I am now in Vienna, Austria´’s capital city. It’s a great city with a great history, a mixture of imperial flair and modernity, and a great place to live. But more of the sights and sounds of Vienna later. And of Darmstadt too, a small city near Frankfurt where Ifra is headquartered. I must dwell today on the first day of IfraExpo 2007 here in Vienna, a forum for the world’s top publishers and editors to meet. I am here to witness firsthand the going-on at the Expo and also to do stories for the Ifra Gazette, which will be produced every day of the Expo.

There was an interesting session I attended this afternoon. Naka Nathaniel, a journalist from The New York Times Company, U.S.A., has during the past seven years travelled from Alaska to Zimbabwe, creating content for the newspaper’s website. Nathaniel’s kit includes a Canon HV20 high-definition camera, a Mac Book Pro, a portable hard drive, a tripod, a wireless microphone and a backpack. His kit has grown smaller – for example, his camera is tiny and does not draw much attention. “It makes a difference when you are doing sensitive stories,” Nathaniel told the audience at the Focus Session on Cross-media Publishing, speaking about his experience as a backpack and multimedia journalist. It was an interesting presentation from a journalist who has never worked in a newsroom for the most part of his career. And it showed the packed house how newspapers in recent years have embraced the opportunities of multimedia.

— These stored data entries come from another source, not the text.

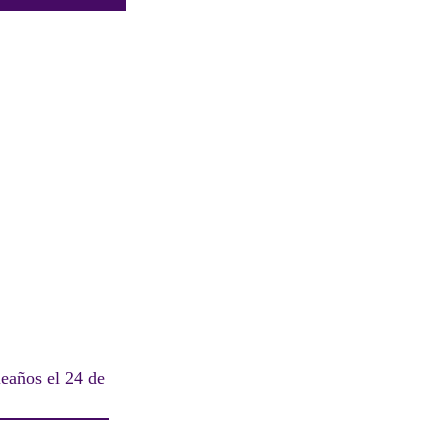
eaños el 24 de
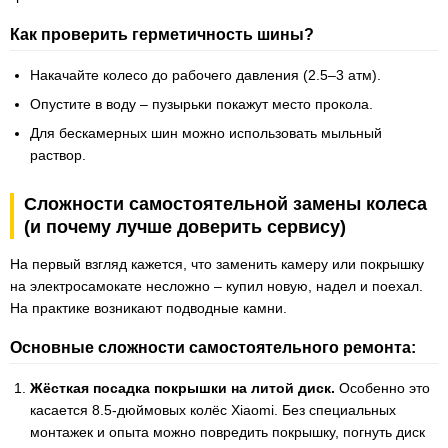
Как проверить герметичность шины?
Накачайте колесо до рабочего давления (2.5–3 атм).
Опустите в воду – пузырьки покажут место прокола.
Для бескамерных шин можно использовать мыльный
раствор.
Сложности самостоятельной замены колеса
(и почему лучше доверить сервису)
На первый взгляд кажется, что заменить камеру или покрышку
на электросамокате несложно – купил новую, надел и поехал.
На практике возникают подводные камни.
Основные сложности самостоятельного ремонта:
Жёсткая посадка покрышки на литой диск.
Особенно это
касается 8.5-дюймовых колёс Xiaomi. Без специальных
монтажек и опыта можно повредить покрышку, погнуть диск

“Don’t worry about what everybody else is doing. Just put your journalist on to the field and do your own story,” Nathaniel exhorted the editors and publishers, mentioning how The New York Times follows this example. He had words of advice for them – narrative storytelling, tight and well-edited content, closely-shot pictures, an exclusive or unique story, and conversation with readers usually works best. Nathaniel’s presentation included a chilling video on the genocide in Darfur, which he had shot with his senior colleague and award-winning columnist, Nick Kristof. Such videos have helped The New York Times hold the attention of online reader for longer periods, he said. He pointed out that the newspaper has been sharing such videos with major U.S. television networks as well.

Dwelling on audience behaviour, Dr. Dietmar Schantin, director of Newsplex, Ifra, Germany, said that the audience expects comfortable access to relevant editorial and commercial content, at all times, in any place, and on any media or device. Readers, he added, normally follow the ‘best of breed’ approach for media services and want to be actively integrated into the communication flow. “Media usage changes during the course of the day. While newspapers, radio and television score high in the morning, the Internet and magazines take over later.

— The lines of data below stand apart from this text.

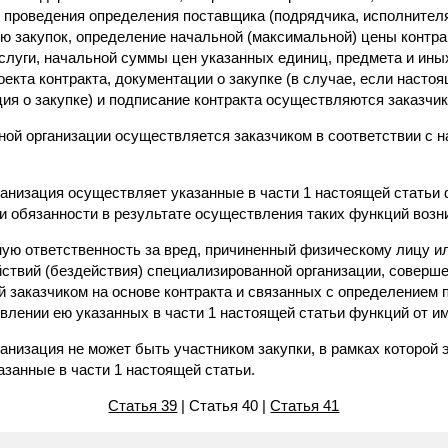
 проведения определения поставщика (подрядчика, исполнителя
ю закупок, определение начальной (максимальной) цены контра
услуги, начальной суммы цен указанных единиц, предмета и ин
оекта контракта, документации о закупке (в случае, если нас
ия о закупке) и подписание контракта осуществляются заказчик
ной организации осуществляется заказчиком в соответствии с
ганизация осуществляет указанные в части 1 настоящей статьи
 и обязанности в результате осуществления таких функций возни
рную ответственность за вред, причиненный физическому лицу и
йствий (бездействия) специализированной организации, соверш
 заказчиком на основе контракта и связанных с определением 
влении ею указанных в части 1 настоящей статьи функций от им
анизация не может быть участником закупки, в рамках которой 
занные в части 1 настоящей статьи.
Статья 39
| Статья 40 |
Статья 41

Kicking off the session, Chris Lloyd, Assistant Managing Editor, The Telegraph Media Group, U.K. (among the first newspapers to install an integrated newsroom), explained that the focus of the Group is not only to keep its readers updated, but also to want them to react and respond. It has been more than a year since the Group made a historic move from Canary Wharf to Victoria in Central London. The objectives of integration are now slowly being realised. Online traffic has recorded terrific growth, with unique users crossing the 10-million mark. The newspaper has benefited too from online gains. Advertising revenue has grown as well, across all platforms.

(Picture: Eight students from the International School in Vienna at a conference session voice their opinions about what they like and do not like about online media.)